Symptoms of Dissecting Abdominal Aortic Aneurysm
The classic presentation of a dissecting abdominal aortic aneurysm includes abrupt onset of severe abdominal and/or back pain, often described as sharp, ripping, or tearing, which is maximal at onset, accompanied by a pulsatile abdominal mass and hypotension or shock in cases of rupture. 1
Clinical Presentation
Cardinal Symptoms
Pain characteristics:
- Sudden onset with maximum intensity at the beginning
- Sharp, ripping, tearing, or stabbing quality
- Typically located in the abdomen and/or back
- May radiate to the groin or lower extremities
- Pain may change location as the dissection progresses 1
Associated symptoms:
- Syncope (in up to 20% of cases) 1
- Nausea and vomiting
- Diaphoresis
- Anxiety and sense of impending doom
Physical Examination Findings
- Pulsatile abdominal mass
- Pulse deficits (present in <20% of patients) 1
- Hypotension (in cases of rupture)
- Difference in blood pressure between arms
- Abdominal tenderness
- Signs of peripheral ischemia (cold, pale extremities)
Less Common Presentations
- Neurological deficits (loss of consciousness, ischemic paresis) in up to 40% of patients 1
- Paraplegia (due to involvement of intercostal arteries)
- Mesenteric ischemia (persistent abdominal pain, elevated acute phase proteins)
- Renal involvement (oliguria or anuria)
- Horner's syndrome
- Vocal cord paralysis
- Hemoptysis or hematemesis (rare)
Complications and High-Risk Features
Rupture
- Complete cardiovascular collapse
- Profound shock
- Mortality rate of 54% at 6 hours and 76% at 24 hours 2
- Less than half of patients with rupture arrive at the hospital alive
Malperfusion Syndromes
- Mesenteric ischemia (occurs in ~5% of patients) 1
- Renal ischemia
- Limb ischemia
- Spinal cord ischemia leading to paraplegia
- Cerebrovascular ischemia
Diagnostic Evaluation
Initial Assessment
- Measure blood pressure in both arms and legs to detect differences
- Auscultate for murmurs of aortic regurgitation
- Assess peripheral pulses
Imaging
- CT angiography: Gold standard for diagnosis, providing detailed anatomical information 1
- Transthoracic echocardiography: Initial screening tool, especially in unstable patients 1
- Transesophageal echocardiography: Reasonable alternative for initial diagnosis in unstable patients 1
- MRI: Alternative for stable patients, especially useful for follow-up in young patients to limit radiation exposure 1
Laboratory Tests
- D-dimer: Elevated in acute aortic syndromes, with highest diagnostic value during the first hour 1
- Complete blood count: May show anemia in cases of bleeding
- Renal function tests: To assess kidney involvement
- Cardiac biomarkers: To rule out myocardial infarction
Treatment Approach
Medical Management
- Blood pressure control: Immediate reduction of systolic blood pressure to 100-120 mmHg
- Heart rate control: Target heart rate <60 bpm
- Pain management: Adequate analgesia
- Fluid resuscitation: In cases of hypotension, with caution to avoid excessive fluid administration
Surgical Management
- Type A dissection (involving ascending aorta): Emergency surgical repair
- Type B dissection (distal to left subclavian artery): Medical management initially, with intervention for complications
- Ruptured AAA: Urgent intervention with either open repair or endovascular aortic repair (EVAR)

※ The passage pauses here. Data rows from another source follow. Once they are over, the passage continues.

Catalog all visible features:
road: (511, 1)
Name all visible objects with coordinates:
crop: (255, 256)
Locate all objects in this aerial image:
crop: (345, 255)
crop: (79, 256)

- EVAR shows lower 30-day mortality (19%) compared to open repair (33%) 2
Pitfalls and Caveats
Misdiagnosis: Abdominal aortic dissection can mimic other conditions such as myocardial infarction, pulmonary embolism, or acute abdomen. The key distinguishing feature is the abrupt onset of maximum pain intensity.
Atypical presentations: Up to 20% of patients may present without typical chest pain, and some may present solely with abdominal pain 1, 3.

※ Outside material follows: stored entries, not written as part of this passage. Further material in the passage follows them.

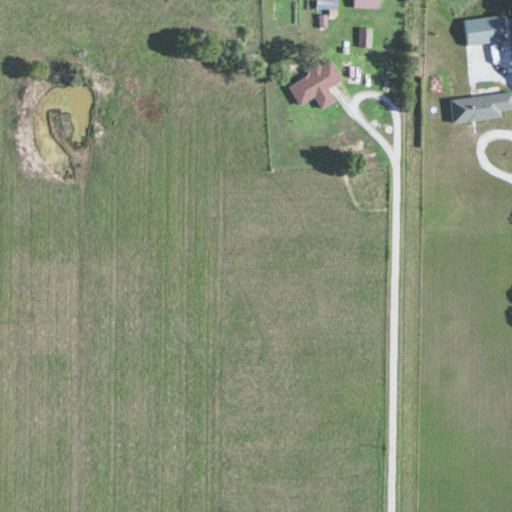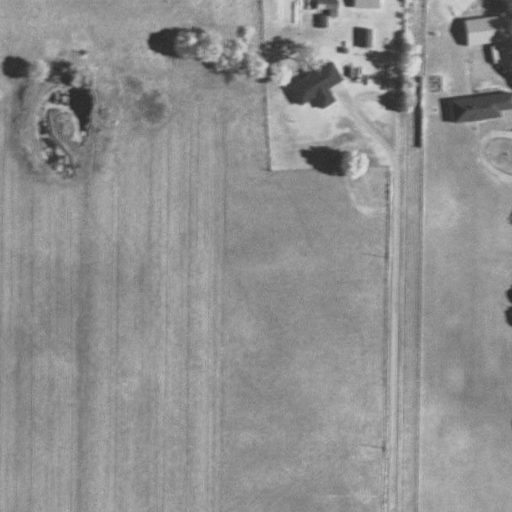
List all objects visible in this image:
building: (324, 6)
building: (314, 88)
road: (374, 97)
road: (478, 149)
road: (391, 335)
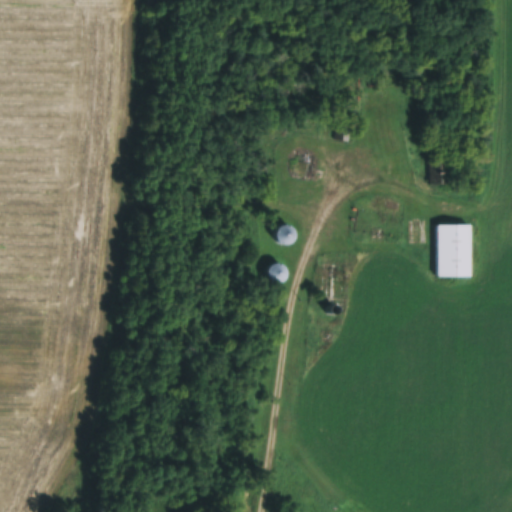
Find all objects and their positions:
building: (279, 234)
building: (449, 250)
building: (271, 273)
building: (333, 280)
road: (283, 333)
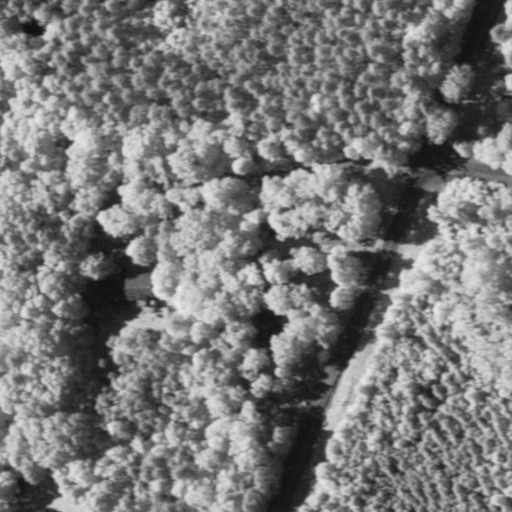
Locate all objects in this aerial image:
road: (464, 168)
road: (208, 169)
road: (377, 255)
building: (116, 295)
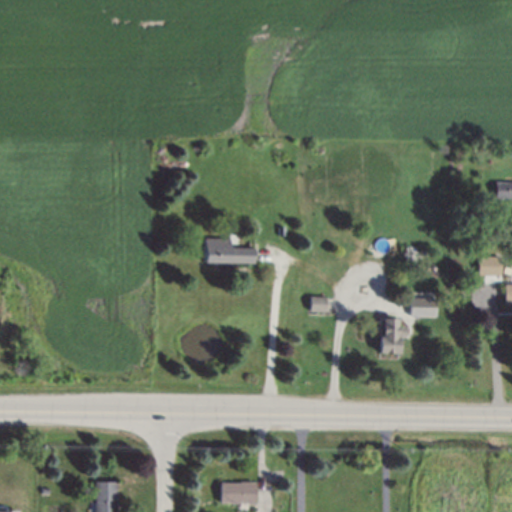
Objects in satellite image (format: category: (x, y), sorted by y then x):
building: (499, 189)
building: (502, 189)
building: (218, 251)
building: (224, 252)
building: (482, 261)
building: (492, 267)
building: (504, 293)
building: (506, 294)
building: (311, 302)
building: (315, 303)
building: (420, 304)
building: (384, 334)
building: (388, 335)
road: (268, 337)
road: (334, 352)
road: (492, 364)
road: (256, 412)
road: (161, 462)
road: (298, 463)
road: (384, 463)
crop: (462, 483)
building: (235, 492)
building: (236, 493)
building: (102, 496)
building: (104, 496)
building: (6, 510)
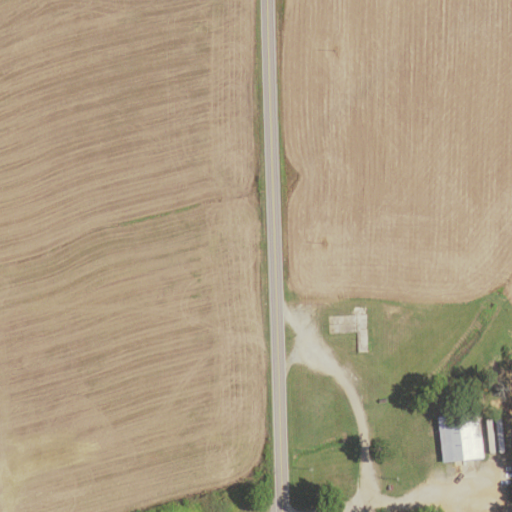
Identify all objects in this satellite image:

Contained rupture: Patients may initially appear hemodynamically stable due to contained rupture, but remain at high risk for free rupture and death 1, 2.
Delayed diagnosis: The mortality rate increases significantly with delayed diagnosis and treatment. High clinical suspicion is crucial in at-risk patients.
Pulse deficits: These may be transient due to the changing position of the intimal flap, so their absence does not rule out dissection 1.
By recognizing these symptoms promptly and initiating appropriate diagnostic workup and treatment, mortality and morbidity from this life-threatening condition can be reduced.